Aux États-Unis, les médecins ont commencé à signaler des maladies respiratoires liées à l’EV-D68 en 1987, bien que généralement pas plus d’une douzaine dans une année donnée.

Puis, dans ce qui pourrait avoir été l’un des premiers signes des vagues d’AFM à venir, un garçon de 5 ans dans le New Hampshire est mort en 2008 après avoir développé une sensibilité du cou et de la fièvre, puis des bras affaiblis et des jambes mortes. Le garçon avait l’EVD-68, et dans un rapport publié dans une obscure revue médicale, les chercheurs ont attribué sa mort au virus.

La première véritable vague de cas de FAM a frappé en 2014, lorsque 120 ont été confirmés, avec les plus grandes concentrations en Californie et au Colorado.

Il s’en est suivi un schéma d’années paires et impaires : Les cas sont tombés à 22 en 2015, ont bondi à 149 en 2016, et ont à nouveau chuté, à 35 en 2017. L’année dernière, ils ont atteint 228, un nombre qui pourrait augmenter parce que des dizaines de maladies sont encore en cours d’investigation.

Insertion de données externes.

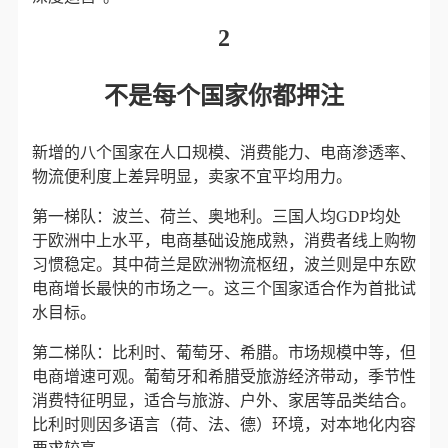
2
不是每个国家你都押注
新增的八个国家在人口规模、消费能力、电商渗透率、
物流便利度上差异明显，卖家不宜平均用力。
第一梯队：波兰、荷兰、奥地利。三国人均GDP均处
于欧洲中上水平，电商基础设施成熟，消费者线上购物
习惯稳定。其中荷兰是欧洲物流枢纽，波兰则是中东欧
电商增长最快的市场之一。这三个国家适合作为首批试
水目标。
第二梯队：比利时、葡萄牙、希腊。市场规模中等，但
电商增速可观。葡萄牙和希腊受旅游经济带动，季节性
消费特征明显，适合与旅游、户外、家居等品类结合。
比利时则因多语言（荷、法、德）环境，对本地化内容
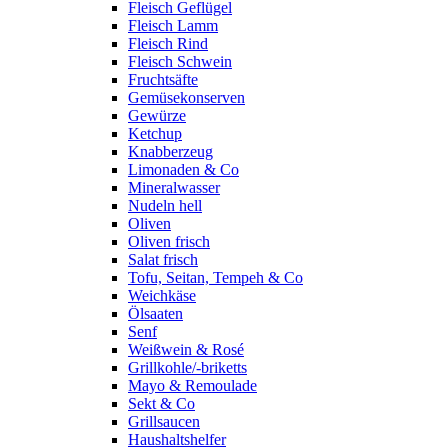
Fleisch Geflügel
Fleisch Lamm
Fleisch Rind
Fleisch Schwein
Fruchtsäfte
Gemüsekonserven
Gewürze
Ketchup
Knabberzeug
Limonaden & Co
Mineralwasser
Nudeln hell
Oliven
Oliven frisch
Salat frisch
Tofu, Seitan, Tempeh & Co
Weichkäse
Ölsaaten
Senf
Weißwein & Rosé
Grillkohle/-briketts
Mayo & Remoulade
Sekt & Co
Grillsaucen
Haushaltshelfer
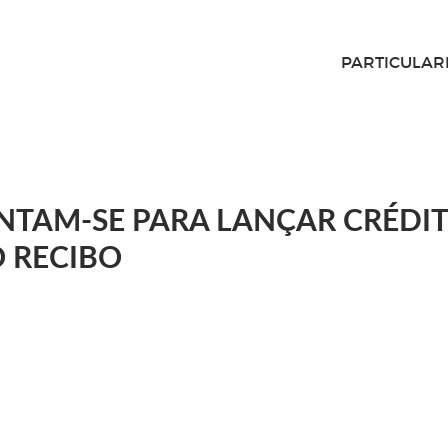
PARTICULAR
UNTAM-SE PARA LANÇAR CRÉDI
 RECIBO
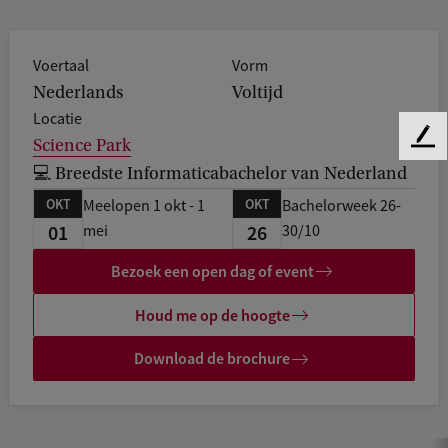
Voertaal
Vorm
Nederlands
Voltijd
Locatie
Science Park
F
e
💻 Breedste Informaticabachelor van Nederland
e
OKT
OKT
Meelopen 1 okt - 1
Bachelorweek 26-
d
01
26
mei
30/10
b
a
Bezoek een open dag of event
c
k
Houd me op de hoogte
Download de brochure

Selon ce schéma cyclique, seuls quatre cas ont été confirmés cette année jusqu’à présent.

Les fonctionnaires du CDC considèrent qu’une maladie AFM est basée sur des scans et d’autres preuves montrant un certain type de dommages à la moelle épinière. La preuve d’une infection par un entérovirus n’est pas nécessaire pour qu’un cas soit comptabilisé, principalement parce que ces preuves ont été difficiles à obtenir. Jusqu’à présent, les enquêteurs du CDC n’ont pu trouver des preuves d’entérovirus dans le liquide céphalo-rachidien que pour quatre des 558 cas confirmés.

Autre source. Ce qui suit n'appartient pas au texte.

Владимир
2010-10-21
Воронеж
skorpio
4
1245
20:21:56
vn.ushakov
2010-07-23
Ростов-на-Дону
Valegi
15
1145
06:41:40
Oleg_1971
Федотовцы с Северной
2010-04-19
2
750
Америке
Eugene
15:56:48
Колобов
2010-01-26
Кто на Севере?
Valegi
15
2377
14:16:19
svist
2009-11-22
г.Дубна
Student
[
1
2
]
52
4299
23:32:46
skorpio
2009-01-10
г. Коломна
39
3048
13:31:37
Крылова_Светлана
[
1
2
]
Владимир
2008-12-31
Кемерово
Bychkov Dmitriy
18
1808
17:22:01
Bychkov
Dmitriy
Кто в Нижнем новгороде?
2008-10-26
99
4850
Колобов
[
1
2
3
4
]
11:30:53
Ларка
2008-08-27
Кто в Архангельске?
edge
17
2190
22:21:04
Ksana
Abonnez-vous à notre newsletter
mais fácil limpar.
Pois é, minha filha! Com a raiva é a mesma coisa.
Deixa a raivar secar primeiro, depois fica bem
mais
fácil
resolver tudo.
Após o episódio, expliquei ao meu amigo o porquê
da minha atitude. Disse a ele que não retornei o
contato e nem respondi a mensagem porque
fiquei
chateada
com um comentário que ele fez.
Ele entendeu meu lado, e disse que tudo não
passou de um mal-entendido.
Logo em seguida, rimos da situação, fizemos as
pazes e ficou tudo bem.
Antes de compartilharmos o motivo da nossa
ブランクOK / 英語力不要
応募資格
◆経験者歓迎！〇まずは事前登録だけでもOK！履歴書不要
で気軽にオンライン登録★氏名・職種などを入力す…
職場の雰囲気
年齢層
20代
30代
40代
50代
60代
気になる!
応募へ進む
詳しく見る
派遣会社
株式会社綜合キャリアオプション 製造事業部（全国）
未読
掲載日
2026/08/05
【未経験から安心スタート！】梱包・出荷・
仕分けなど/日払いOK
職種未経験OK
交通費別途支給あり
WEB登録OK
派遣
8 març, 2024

Les scientifiques utilisent des tests plus sensibles du liquide céphalo-rachidien dans l’espoir d’établir plus fermement le lien entre l’AFM et l’EV-D68. Cela, à son tour, pourrait stimuler un travail plus ciblé sur les traitements et peut-être même un vaccin.

En attendant, l’agence de Fauci a lancé un appel aux chercheurs pour qu’ils demandent des fonds fédéraux, et elle exploite un réseau de centres de recherche pédiatrique ancré dans l’Université d’Alabama pour travailler sur la maladie.

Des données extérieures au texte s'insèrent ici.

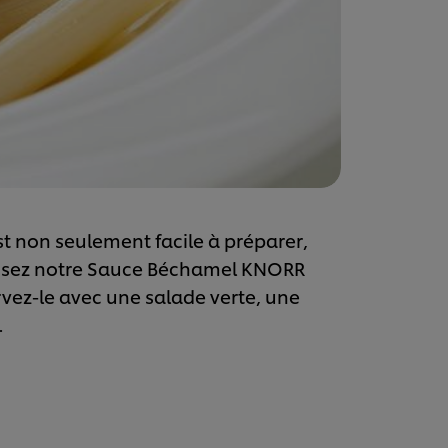
st non seulement facile à préparer,
lisez notre Sauce Béchamel KNORR
rvez-le avec une salade verte, une
.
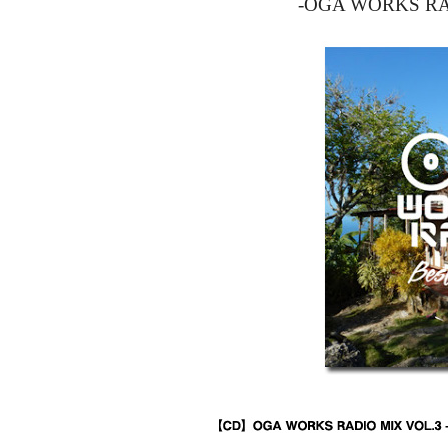
-OGA WORKS RADIO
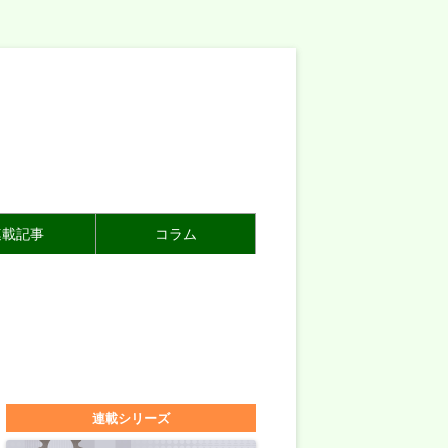
連載記事
コラム
連載シリーズ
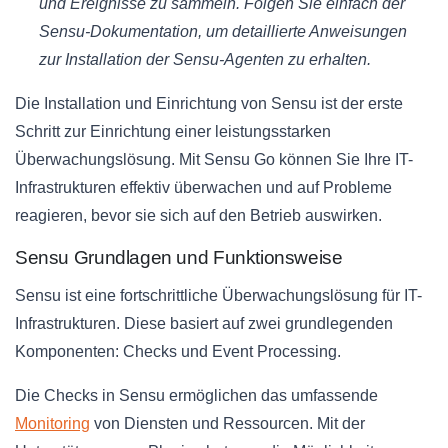
und Ereignisse zu sammeln. Folgen Sie einfach der
Sensu-Dokumentation, um detaillierte Anweisungen
zur Installation der Sensu-Agenten zu erhalten.
Die Installation und Einrichtung von Sensu ist der erste
Schritt zur Einrichtung einer leistungsstarken
Überwachungslösung. Mit Sensu Go können Sie Ihre IT-
Infrastrukturen effektiv überwachen und auf Probleme
reagieren, bevor sie sich auf den Betrieb auswirken.
Sensu Grundlagen und Funktionsweise
Sensu ist eine fortschrittliche Überwachungslösung für IT-
Infrastrukturen. Diese basiert auf zwei grundlegenden
Komponenten: Checks und Event Processing.
Die Checks in Sensu ermöglichen das umfassende
Monitoring
von Diensten und Ressourcen. Mit der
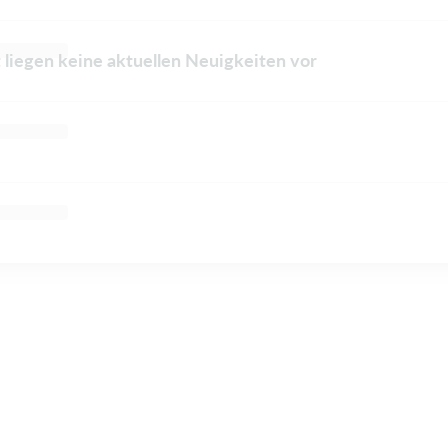
 liegen keine aktuellen Neuigkeiten vor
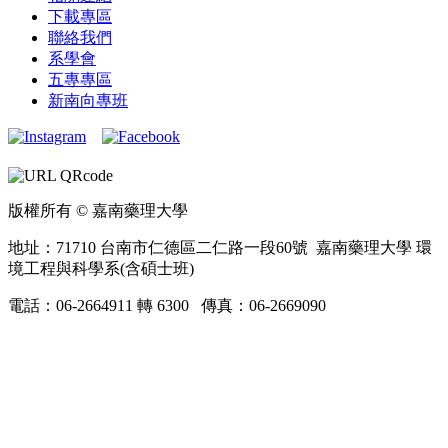
下載專區
聯絡我們
系學會
五專專區
新南向專班
版權所有 © 嘉南藥理大學
地址：71710 台南市仁德區二仁路一段60號 嘉南藥理大學 環
境工程與科學系(含碩士班)
電話：06-2664911 轉 6300 傳真：06-2669090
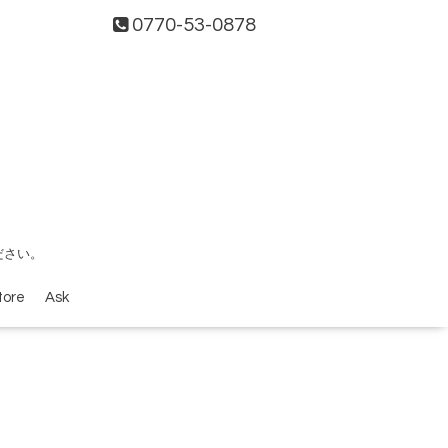
0770-53-0878
ださい。
tore
Ask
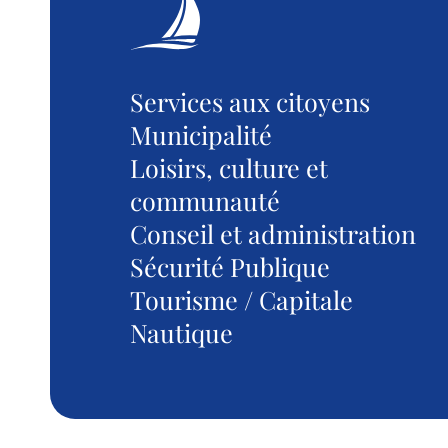
Services aux citoyens
Municipalité
Loisirs, culture et
communauté
Conseil et administration
Sécurité Publique
Tourisme / Capitale
Nautique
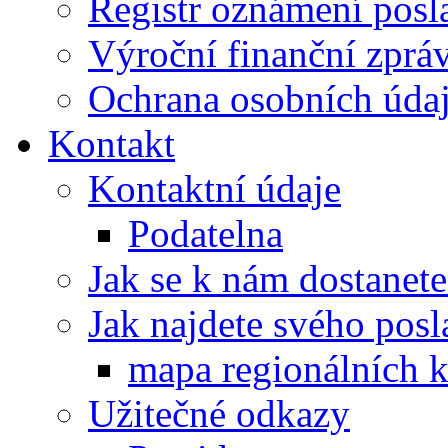
Registr oznámení posl
Výroční finanční zpráv
Ochrana osobních úd
Kontakt
Kontaktní údaje
Podatelna
Jak se k nám dostanete
Jak najdete svého posl
mapa regionálních k
Užitečné odkazy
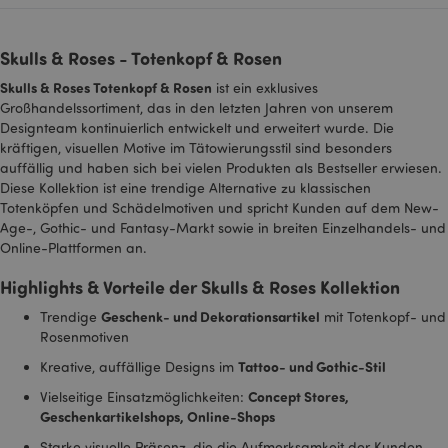
Skulls & Roses - Totenkopf & Rosen
Skulls & Roses Totenkopf & Rosen
ist ein exklusives
Großhandelssortiment, das in den letzten Jahren von unserem
Designteam kontinuierlich entwickelt und erweitert wurde. Die
kräftigen, visuellen Motive im Tätowierungsstil sind besonders
auffällig und haben sich bei vielen Produkten als Bestseller erwiesen.
Diese Kollektion ist eine trendige Alternative zu klassischen
Totenköpfen und Schädelmotiven und spricht Kunden auf dem New-
Age-, Gothic- und Fantasy-Markt sowie in breiten Einzelhandels- und
Online-Plattformen an.
mage-messages
1 Ta
Adobe Inc.
Stun
www.puckator.de
Highlights & Vorteile der Skulls & Roses Kollektion
Geschenk- und Dekorationsartikel
Trendige
mit Totenkopf- und
Rosenmotiven
Tattoo- und Gothic-Stil
Kreative, auffällige Designs im
Concept Stores,
Vielseitige Einsatzmöglichkeiten:
Geschenkartikelshops, Online-Shops
mage-cache-sessid
1 T
Adobe Inc.
Starke visuelle Präsenz, die die Aufmerksamkeit der Kunden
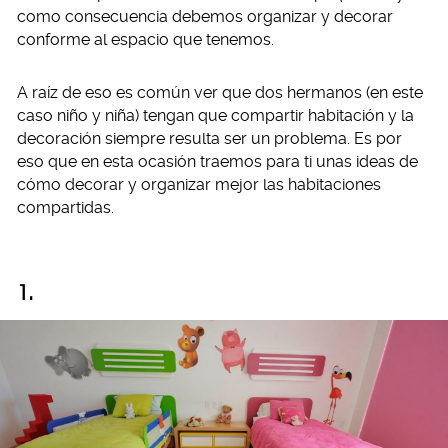
como consecuencia debemos organizar y decorar
conforme al espacio que tenemos.
A raíz de eso es común ver que dos hermanos (en este
caso niño y niña) tengan que compartir habitación y la
decoración siempre resulta ser un problema. Es por
eso que en esta ocasión traemos para ti unas ideas de
cómo decorar y organizar mejor las habitaciones
compartidas.
1.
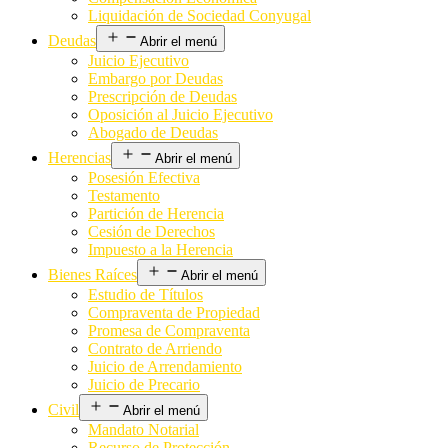
Liquidación de Sociedad Conyugal
Deudas
Abrir el menú
Juicio Ejecutivo
Embargo por Deudas
Prescripción de Deudas
Oposición al Juicio Ejecutivo
Abogado de Deudas
Herencias
Abrir el menú
Posesión Efectiva
Testamento
Partición de Herencia
Cesión de Derechos
Impuesto a la Herencia
Bienes Raíces
Abrir el menú
Estudio de Títulos
Compraventa de Propiedad
Promesa de Compraventa
Contrato de Arriendo
Juicio de Arrendamiento
Juicio de Precario
Civil
Abrir el menú
Mandato Notarial
Recurso de Protección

Le CDC promet une plus grande concentration, aussi. Les parents ont accusé l’agence de ne faire guère plus que de compter les cas et se sont plaints que lorsqu’ils ont essayé de contacter le CDC, ils n’ont rencontré que des arbres téléphoniques automatisés et des réponses sous forme de formulaires.

Les responsables du CDC ont commencé à organiser des réunions et des appels avec les familles, à mettre en place un groupe de travail scientifique et à travailler pour suivre les cas de plus près.

Fauci a suggéré que ce serait une erreur de supposer que les poussées auront lieu tous les deux ans pour toujours. La prochaine « pourrait être en 2019, pour ce que nous en savons », a-t-il dit.